Friday, January 22, 2010


Delicatessen is a 1991 French post-apocalyptic black comedy directed by Marc Caro (City of Lost Children) and Jean-Pierre Jeunet (Amelie, City of Lost Children). It stars Dominique Pinon. We watched it in French with English subtitles. The Younger Son had seen it before, liked it and suggested it tonight. I thought it was funny. The Husband didn't care for it at all and said it reminded him of Brazil, which he also did not like. [update: The Husband denies not liking the movie and says that he is, in fact, completely neutral. ouch. not much of a movie from his perspective, if "eh" is the only response it elicits.] The Daughter liked it but wasn't feeling well and so wasn't at her critical best.

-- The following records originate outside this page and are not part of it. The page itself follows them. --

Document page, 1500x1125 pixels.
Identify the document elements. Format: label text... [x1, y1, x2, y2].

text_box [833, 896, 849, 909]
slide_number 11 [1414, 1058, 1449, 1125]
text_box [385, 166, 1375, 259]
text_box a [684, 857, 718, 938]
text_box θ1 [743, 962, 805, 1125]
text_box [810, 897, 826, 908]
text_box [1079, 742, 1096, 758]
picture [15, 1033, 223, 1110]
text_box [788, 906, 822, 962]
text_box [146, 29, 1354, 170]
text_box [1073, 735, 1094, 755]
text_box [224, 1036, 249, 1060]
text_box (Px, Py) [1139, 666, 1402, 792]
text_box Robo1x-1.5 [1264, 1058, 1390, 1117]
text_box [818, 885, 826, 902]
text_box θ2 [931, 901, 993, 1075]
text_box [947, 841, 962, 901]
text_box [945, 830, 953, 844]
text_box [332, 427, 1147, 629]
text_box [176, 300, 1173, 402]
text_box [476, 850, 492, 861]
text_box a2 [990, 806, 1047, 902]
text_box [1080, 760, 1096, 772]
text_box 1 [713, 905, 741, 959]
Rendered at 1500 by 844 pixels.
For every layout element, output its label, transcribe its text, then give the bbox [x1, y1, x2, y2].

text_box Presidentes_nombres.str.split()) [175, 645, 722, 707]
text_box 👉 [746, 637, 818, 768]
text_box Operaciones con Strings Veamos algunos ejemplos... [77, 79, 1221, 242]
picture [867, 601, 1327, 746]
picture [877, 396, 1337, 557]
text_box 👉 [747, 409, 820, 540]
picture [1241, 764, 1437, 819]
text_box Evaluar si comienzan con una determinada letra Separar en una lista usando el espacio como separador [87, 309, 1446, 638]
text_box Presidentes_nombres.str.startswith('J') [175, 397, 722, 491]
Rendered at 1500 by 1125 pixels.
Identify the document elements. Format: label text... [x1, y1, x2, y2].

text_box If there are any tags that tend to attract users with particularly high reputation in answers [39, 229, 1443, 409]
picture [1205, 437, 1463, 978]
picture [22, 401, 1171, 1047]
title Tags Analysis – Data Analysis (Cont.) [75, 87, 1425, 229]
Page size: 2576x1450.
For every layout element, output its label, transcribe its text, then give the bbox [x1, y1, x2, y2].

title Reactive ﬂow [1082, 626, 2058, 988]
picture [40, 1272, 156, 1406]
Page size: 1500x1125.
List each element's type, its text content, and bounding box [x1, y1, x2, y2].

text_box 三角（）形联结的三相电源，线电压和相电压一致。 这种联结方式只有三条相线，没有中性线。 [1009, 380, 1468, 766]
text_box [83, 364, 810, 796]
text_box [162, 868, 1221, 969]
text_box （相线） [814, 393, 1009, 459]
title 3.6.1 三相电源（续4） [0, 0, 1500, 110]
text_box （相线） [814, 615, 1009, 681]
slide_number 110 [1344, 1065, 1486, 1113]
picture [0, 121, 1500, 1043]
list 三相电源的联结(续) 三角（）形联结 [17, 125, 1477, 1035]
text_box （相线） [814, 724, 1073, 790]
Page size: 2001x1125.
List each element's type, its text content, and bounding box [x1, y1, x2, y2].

Moria opens with this: "When this French film came out it took the whole world away with its sheer freshness and vitality" and says it "is a film that sparkles with freshness and originality." Variety describes it as "Beautifully textured, cleverly scripted and eerily shot... a zany little film that's a startling and clever debut..." The New York Times says it
does not aspire to much more than simply flinging these characters together and intercutting their exploits in a quick, stylish fashion. The results can be weirdly hilarious.... They can also be frenetic and pointless, which is the case more and more frequently as the film spins out of control.
Slant Magazine says,
Delicatessen, in addition to suffering from the same preening preciousness that made Amelie ultimately forgettable, also overdoses on its cartoonishly oppressive surroundings—a rapist mailman, food-snatching neighbors—all too repetitive of Terry Gilliam's Brazil and far less meaningful.

3/21/2012: filmsquish has a positive review, calling it "fun but luckily not entirely predictable" and "a visual spectacle".